#### Work request:
Copy out the full blog post below on mobile phone habits, word for word.

#### Document segment:
Blog backlog. First up, FT magazine's mobility issue from November 12 2005. No link.
A graduate student from the Philippines was surprised at the lack of texting among his American friends in the Philippines he was accustomed to getting and sending dozens of messages a day. "If I've been to sleep and don't have at least four messages when I wake up, I feel no one loves me". Teens in the UK are similar I think.
According to Glenn Woroch, an economist at the University of California at Berkeley, most technologies become less widely used as they reach a bigger sphere of people, but this has not been the case with mobile phones. The amount of time the average person spends with his or her mobile is going up.
Another difference in the spread of mobile communications is that many of the technologies associated with it were not created for business use first. Looking at how most Japanese teenagers use their mobiles suggests to the journalist that pervasive communications are strengthening social bonds, not breaking them down. Japanese teenagers expect messages to be returned immediately or at least within 30 minutes, or a social convention has been violated. Forgetting to take your mobile with your or letting the battery die are also social misdemeanours. Messages are also used to pave the way from virtual to real communication, for example phoning or meeting someone.
The journalist wonders whether business executives are as happy to be permanently connected. Leaving your BlackBerry behind or letting the battery die would be their social faux pas. I've certainly noticed in the past year that there is less need to warn people about switching off their mobiles, but a lot more surreptitious BlackBerry checking in my seminars. But it is very industry specific, and does not seem to be culturally related. Middle managers in IT/electronics or sales/purchasing roles are particularly prone to leaving their phones or BlackBerries on and checking them or letting them ring and checking the names, even when in face to face meetings. Japanese, Germans and British all lament this tendency.

#### Extracted entries:
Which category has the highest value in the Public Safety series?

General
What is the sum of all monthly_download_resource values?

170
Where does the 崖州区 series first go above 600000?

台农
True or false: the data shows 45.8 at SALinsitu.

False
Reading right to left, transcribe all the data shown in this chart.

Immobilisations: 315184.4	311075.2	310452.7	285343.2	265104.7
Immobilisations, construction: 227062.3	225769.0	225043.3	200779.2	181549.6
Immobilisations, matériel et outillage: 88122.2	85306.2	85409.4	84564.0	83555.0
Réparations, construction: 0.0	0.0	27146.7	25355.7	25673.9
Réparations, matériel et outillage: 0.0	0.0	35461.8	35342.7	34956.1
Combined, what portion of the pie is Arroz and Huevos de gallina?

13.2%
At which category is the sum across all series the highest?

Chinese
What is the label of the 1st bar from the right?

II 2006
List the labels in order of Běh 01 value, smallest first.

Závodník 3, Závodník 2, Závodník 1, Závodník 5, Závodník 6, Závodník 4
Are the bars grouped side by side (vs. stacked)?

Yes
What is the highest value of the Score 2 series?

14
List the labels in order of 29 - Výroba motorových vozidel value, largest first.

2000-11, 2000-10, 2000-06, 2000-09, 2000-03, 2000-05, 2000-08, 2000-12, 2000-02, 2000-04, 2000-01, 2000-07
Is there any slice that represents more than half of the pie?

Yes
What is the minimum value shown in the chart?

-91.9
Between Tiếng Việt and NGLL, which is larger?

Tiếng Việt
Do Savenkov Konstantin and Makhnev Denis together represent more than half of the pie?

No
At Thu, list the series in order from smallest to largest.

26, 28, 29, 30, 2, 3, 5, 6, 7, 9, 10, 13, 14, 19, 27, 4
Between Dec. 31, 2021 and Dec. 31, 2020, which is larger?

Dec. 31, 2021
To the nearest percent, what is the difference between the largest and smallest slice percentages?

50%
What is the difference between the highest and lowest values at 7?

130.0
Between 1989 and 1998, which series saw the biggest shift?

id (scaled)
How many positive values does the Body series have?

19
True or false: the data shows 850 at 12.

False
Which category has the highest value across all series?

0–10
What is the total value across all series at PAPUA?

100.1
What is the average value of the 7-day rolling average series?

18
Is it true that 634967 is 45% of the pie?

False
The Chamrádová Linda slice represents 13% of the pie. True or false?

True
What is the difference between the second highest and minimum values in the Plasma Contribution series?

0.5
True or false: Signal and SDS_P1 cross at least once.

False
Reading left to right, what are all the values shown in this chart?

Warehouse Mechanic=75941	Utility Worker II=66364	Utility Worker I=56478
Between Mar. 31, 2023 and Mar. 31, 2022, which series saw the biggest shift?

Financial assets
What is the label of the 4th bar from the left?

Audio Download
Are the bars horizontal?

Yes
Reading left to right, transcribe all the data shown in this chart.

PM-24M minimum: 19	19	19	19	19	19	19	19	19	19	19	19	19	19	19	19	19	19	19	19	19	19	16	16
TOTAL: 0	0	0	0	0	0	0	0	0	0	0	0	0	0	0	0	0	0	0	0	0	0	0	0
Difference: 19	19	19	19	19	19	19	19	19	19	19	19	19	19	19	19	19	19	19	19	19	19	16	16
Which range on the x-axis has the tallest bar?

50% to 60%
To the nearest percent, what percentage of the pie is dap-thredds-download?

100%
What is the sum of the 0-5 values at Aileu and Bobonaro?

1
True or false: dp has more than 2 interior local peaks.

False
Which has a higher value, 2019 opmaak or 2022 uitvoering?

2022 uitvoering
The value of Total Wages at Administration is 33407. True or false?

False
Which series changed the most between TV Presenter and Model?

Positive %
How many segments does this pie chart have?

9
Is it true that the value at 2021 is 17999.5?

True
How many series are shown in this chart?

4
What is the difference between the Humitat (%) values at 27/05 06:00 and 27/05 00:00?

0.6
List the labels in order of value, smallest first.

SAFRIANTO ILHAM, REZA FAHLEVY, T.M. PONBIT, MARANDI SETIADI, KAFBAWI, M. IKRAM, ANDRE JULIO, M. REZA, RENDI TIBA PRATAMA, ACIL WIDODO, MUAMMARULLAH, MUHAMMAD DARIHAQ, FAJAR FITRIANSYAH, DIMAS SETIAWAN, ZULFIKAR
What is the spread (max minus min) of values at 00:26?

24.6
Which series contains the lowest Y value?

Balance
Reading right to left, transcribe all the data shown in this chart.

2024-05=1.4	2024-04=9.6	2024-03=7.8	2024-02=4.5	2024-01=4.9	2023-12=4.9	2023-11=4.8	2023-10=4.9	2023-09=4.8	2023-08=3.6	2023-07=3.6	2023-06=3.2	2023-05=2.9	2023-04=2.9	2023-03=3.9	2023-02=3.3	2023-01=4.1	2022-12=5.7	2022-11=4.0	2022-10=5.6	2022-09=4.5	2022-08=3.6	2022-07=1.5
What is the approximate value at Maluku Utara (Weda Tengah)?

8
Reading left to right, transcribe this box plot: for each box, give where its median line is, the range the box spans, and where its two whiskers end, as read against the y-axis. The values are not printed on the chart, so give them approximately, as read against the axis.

#### Answer section:
Blog backlog. First up, FT magazine's mobility issue from November 12 2005. No link.
A graduate student from the Philippines was surprised at the lack of texting among his American friends in the Philippines he was accustomed to getting and sending dozens of messages a day. "If I've been to sleep and don't have at least four messages when I wake up, I feel no one loves me". Teens in the UK are similar I think.
According to Glenn Woroch, an economist at the University of California at Berkeley, most technologies become less widely used as they reach a bigger sphere of people, but this has not been the case with mobile phones. The amount of time the average person spends with his or her mobile is going up.
Another difference in the spread of mobile communications is that many of the technologies associated with it were not created for business use first. Looking at how most Japanese teenagers use their mobiles suggests to the journalist that pervasive communications are strengthening social bonds, not breaking them down. Japanese teenagers expect messages to be returned immediately or at least within 30 minutes, or a social convention has been violated. Forgetting to take your mobile with your or letting the battery die are also social misdemeanours. Messages are also used to pave the way from virtual to real communication, for example phoning or meeting someone.
The journalist wonders whether business executives are as happy to be permanently connected. Leaving your BlackBerry behind or letting the battery die would be their social faux pas. I've certainly noticed in the past year that there is less need to warn people about switching off their mobiles, but a lot more surreptitious BlackBerry checking in my seminars. But it is very industry specific, and does not seem to be culturally related. Middle managers in IT/electronics or sales/purchasing roles are particularly prone to leaving their phones or BlackBerries on and checking them or letting them ring and checking the names, even when in face to face meetings. Japanese, Germans and British all lament this tendency.